Definitions

Grand_Marnier

Grand Marnier

[grahn mahr-nyey; Fr. grahn mar-nyey]

Grand Marnier (gʀã maʀnje) is a liqueur created in 1880 by Alexandre Marnier-Lapostolle. It is a kind of triple sec, made from a blend of true cognacs and distilled essence of bitter orange. Grand Marnier is 40% alcohol (80 proof). It is produced in several varieties, most of which can be consumed "neat" as a digestif and can be used in mixed drinks and desserts. In France this kind of use is the most popular especially with the Crêpes Suzette and "crêpes au Grand Marnier".

Varieties

Cordon Rouge

Cordon Rouge or "Red Ribbon" is the original Grand Marnier liqueur created in 1880 by Alexandre Marnier-Lapostolle. It is consumed neat and is also used in cocktails and desserts.

Awards

  • Gold Medal World Spirits Competition, San Francisco 2001
  • 4 Star recommendation from F. Paul Pacult’s Kindred Spirits, the Spirit Journal Guide
  • “Exceptional” 94 points from the Beverage Tasting Institute

Cordon Jaune

Cordon Jaune or "Yellow Ribbon" Grand Marnier is scarce in North America. It is only sold in some European countries and at some major international airports. Yellow Label Grand Marnier is generally regarded as being the lowest quality. It is made with neutral grain spirit rather than cognac. It is used for mixed drinks and cooking purposes, such as Crêpes Suzette.

Cuvée du Centenaire

Cuvée du Centenaire ("Centennial Edition"), was first released in limited quantities in 1927 to commemorate the 100th anniversary. It is made with 25-year-old fine cognacs and is consumed neat. It is more expensive, at about US$145 per bottle.

Awards

  • “Superlative” 98 points from the Beverage Tasting Institute
  • 5-star recommendation from F. Paul Pacult’s Kindred Spirits, the Spirit Journal Guide
  • Double Gold medal at the San Francisco World Spirits Competition 2001
  • Gold Medal at the San Francisco World Spirits Competition 2007

Cuvée Speciale Cent Cinquantenaire

Grand Marnier 150, technically called Cuvée Speciale Cent Cinquantenaire ("Special Sesquicentennial Edition"), was awarded a Gold Medal at the Salon des Arts Ménager in 1983 - Brussels, and is the finest type of Grand Marnier. Also Double Gold Medal at the San Francisco World Spirits Competition in 2007. It is made with 50-year-old cognacs sealed within hand-finished frosted glass bottles featuring hand-painted Art Nouveau decorations. At approximately $220 USD per bottle, it was previously marketed under the slogan "Hard to find, impossible to pronounce, and prohibitively expensive."

Awards

Cuvée Louis-Alexandre Marnier-Lapostolle

Cuvée Louis-Alexandre Marnier-Lapostolle is a special selection of cognacs taken from the best known districts (Grande Champagne, Petite Champagne, Borderies, Fins Bois and Bons Bois) and aged at length in oak casks. It is only available in duty-free shops in Canada and Holland and all of France.

Use in food

Grand Marnier is used in several kinds of pastries, such as liquor cream buns. It is also used in the French dessert known as Bûche de Noël (Yule log). It is frequently used in recipes for cranberry sauce, as sweetness and citrus can be a contrast to the bitterness of cranberries.

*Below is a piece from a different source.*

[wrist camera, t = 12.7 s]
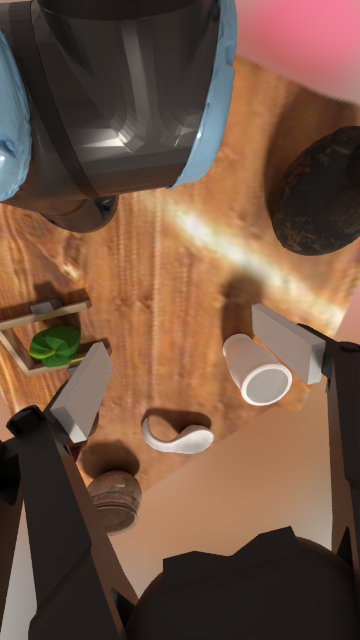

It is an ingredient for the preparation of Crêpes Suzette, Grand Marnier Soufflé and Crème brûlée.

Cocktails

Grand Marnier can be used to make cocktails. Some examples of these include the Cosmopolitan, Margarita, Side Car, Grand Mimosa and B52.

Time-Stamp Labeling

  • The bottle features the production date. For example, on the banderole round the bottle neck of a Cordon Rouge there is an L followed by two digits for the year, three digits for the day of the year and another two digits for the hour. L0606914 means the bottle was filled in 2006 on day number 69 (March 10) between 14:00 and 14:59.